### Alıntı
Bir gözlem de İmamoğlu söyleminin dil/söylem araştırmacılarının pek sevdiği “ethos” yani inandırıcılık etmenidir. “Sözü özü bir” dediğimiz türden söylem öznesinin kişiliği, duruşu ve ilkelerinin söylemine yansıması anlamı taşıyan “ethos” İmamoğlu’nun söylemine güç kazandıran retorik bir etmen olarak kampanyaya damgasını vurmuştur.
İmamoğlu’nun kurduğu retoriğin ayrı bir yazıda ele alınması gereken çok fazla sayıda özelliğe sahip olduğunu da belirtelim.
İktidara yakın çevrelerin alaya almak amacıyla dillendirdikleri, muhalefetin de refleks biçiminde dillendirdiği “mağduriyet söylemi”ne çok fazla anlam yüklendiğini düşünüyorum. Mağduriyet, içinde yaşadığımız toplumsal ve siyasal ortamda ne anlama geldiği artık anlaşılmaz bir kavrama dönüşmüş durumdadır.
Kaldı ki, iktidar da, muhalefet de seçim yinelenmesi karşısında “mağduruz” önermesini kullandı. İktidarın mutlak gücünün biçimlendirdiği siyasal bir ortamda “mağdur” sıfatını üstlenmiş olması fazla ikna edici görünmemekle birlikte, muhalefetin “mağduriyet”inin de fazla basmakalıp bir niteleme olması da akla geldi.

### Görev
Alıntıda tırnak içinde verilen bütün ifadeleri geçtikleri sırayla yaz. Birden fazla geçen ifadeyi bir kez yazman yeterli.

### Veri satırları
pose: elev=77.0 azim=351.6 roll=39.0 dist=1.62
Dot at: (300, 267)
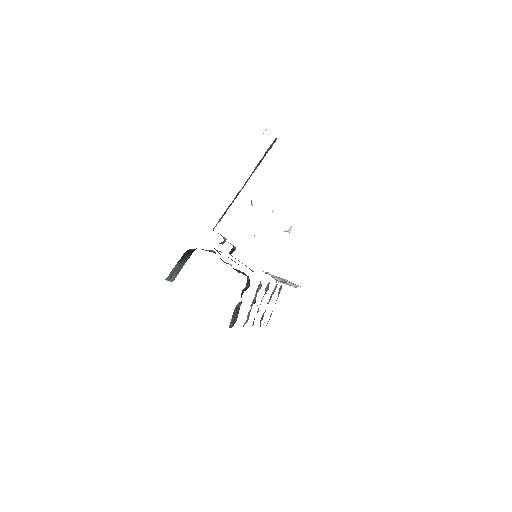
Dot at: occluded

### Son sonuç
- ethos
- Sözü özü bir
- mağduriyet söylemi
- mağduruz
- mağdur
- mağduriyet